L'adoption de la Déclaration universelle des droits de l'homme (DUDH), le 10 décembre 1948 à Paris, fut une manière pour la toute nouvelle Assemblée des nations unies de s'incrire dans le prolongement du combat mené par les Alliés contre la barbarie nazie. En effet, depuis la Charte de l'Atlantique proclamée par Roosevelt et Churchill le 12 août 1941 (avant l'entrée en guerre des Etats-Unis) au large de Terre Neuve, le monde anglosaxon soulignait son opposition à la tyrannie nazie au nom de son attachement aux libertés fondamentales et aux droits inaliénables de l'homme. Par l'intermédiaire de René Cassin, commissaire national de la France Libre chargé de la Justice et de l’Instruction politique, la France Libre manifestait dès septembre 1941 son attachement à ces mêmes principes. Il est donc normal que la Charte de San Francisco (Charte qui institue l'Organisation des Nations Unies) signée le 26 juin 1945 par les Alliés et une quarantaine d'autres pays fasse explicitement référence à la défense des Droits de l'homme comme objectif des Nations Unies. La rédaction d'une Déclaration des droits est cependant repoussée et confiée à une commission préparatoire. En agissant vite, les membres de cette commission dont René Cassin pensent pouvoir trouver un compromis minimum entre les différents partis en présence. Ils ont en effet peur que la logique de Guerre froide, qui s'impose à partir de 1947, rende impossible toute déclaration des droits. De fait, lors du vote de la Déclaration par l'Assemblée générale certains pays s'abstiennent. C'est le cas de l'Union soviétique de Staline au nom de la place trop restreinte faite aux droits sociaux, de l'Afrique du Sud de l'apartheid qui refuse l'idée d'une égalité entre races mais aussi de l'Arabie saoudite qui conteste l'idée d'égalité entre homme et femme que contient cette déclaration. D'autre part, certaines puissances coloniales, dont la France, voient d'un mauvais oeil une Déclaration dont le contenu peut jouer dans le sens de la décolonisation. Ils tiennent pour cette raison à ce que la Déclaration ne soit pas contraignante juridiquement. Son application à l'échelle internationale dépend donc de conventions.

La Déclaration de 1948 reprenait les bases de la Déclaration des droits de l’homme et du citoyen de 1789, mais en y ajoutant la prohibition de toute discrimination fondée sur le sexe, la race, la langue, la religion, les opinions, les origines nationales ou sociales, la fortune ou la naissance.
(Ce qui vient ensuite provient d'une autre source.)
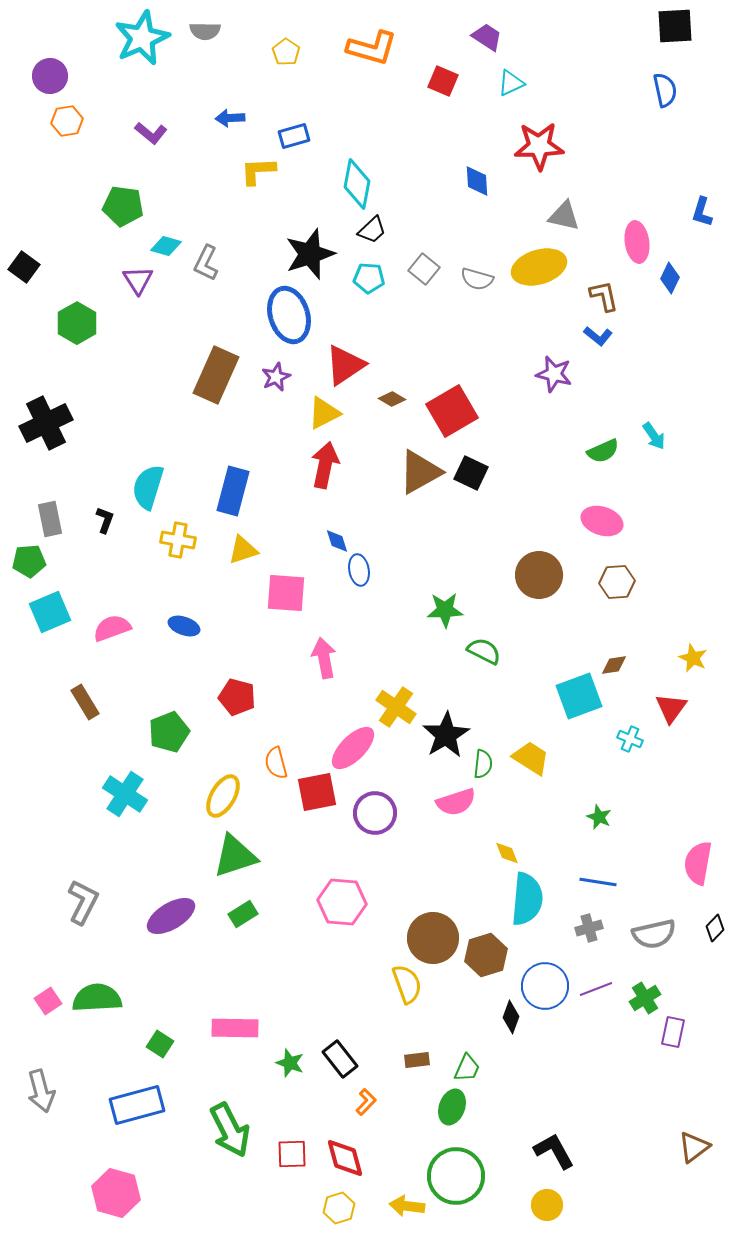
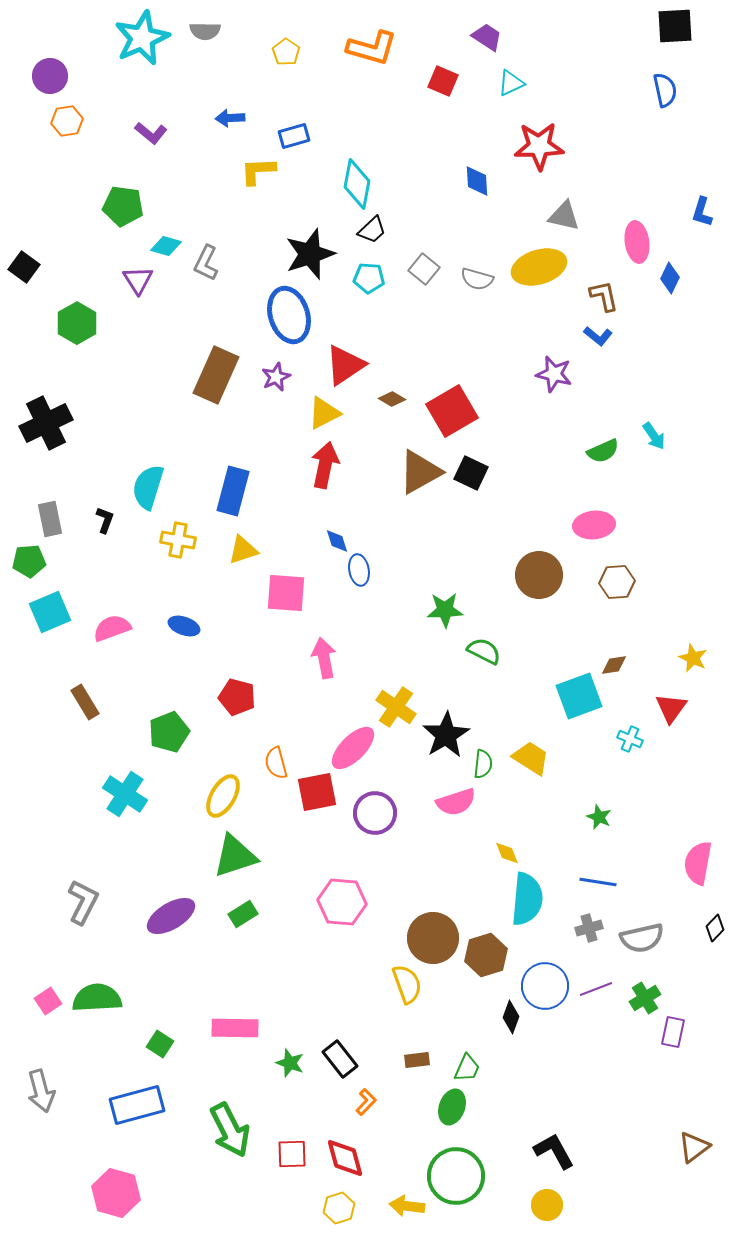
pink ellipse at (602, 521): moved 8 px left, 4 px down; rotated 24 degrees counterclockwise
gray semicircle at (654, 934): moved 12 px left, 4 px down
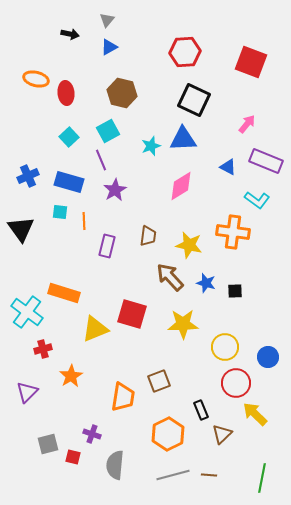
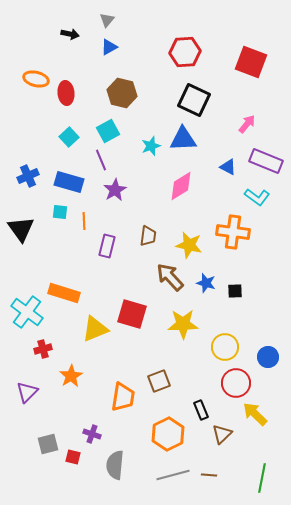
cyan L-shape at (257, 200): moved 3 px up
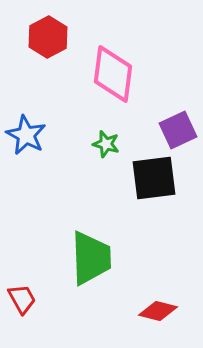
A ces droits individuels, la Déclaration de 1948 ajoutait d'autre part des droits sociaux, économiques, culturels.

Le rôle de la France dans l'adoption de cette déclaration fut non négligeable. En effet, ce fut René Cassin (aidé du jeune diplomate Stephane Hessel) qui en rédigea lui-même une bonne partie. La France joua dans le sens de l'adoption d'une déclaration universelle des droits contre l'idée d'une simple déclaration internationale voulue par les anglosaxons. Elle insista aussi sur la nécessité d'inclure les droits sociaux dans la Déclaration sans pour autant s'aligner sur les positions soviétiques.

Cependant, la Déclaration universelle des droits de l'homme n'a pas été reconnu juridiquement par la France de façon immédiate. Ce n'est que par la signature de la Convention européenne des droits de l'homme de 1950 (elle fait explicitement référence à la DUDH et qui est l'oeuvre de René Cassin) que la France  commence à reconnaître à la Déclaration universelle des droits de l'homme une valeur juridique. Néanmoins, la France ne ratifie la convention qu'en mai 1974 et le recours individuel auprès de la Cour européenne des droits de l'homme n'est rendu possible qu'à partir de 1981.

Important: La question de l'application des droits de l'homme ne concerne pas que les pays étrangers. Même si la France les reconnait en droit, elle doit veiller à leur application dans les faits.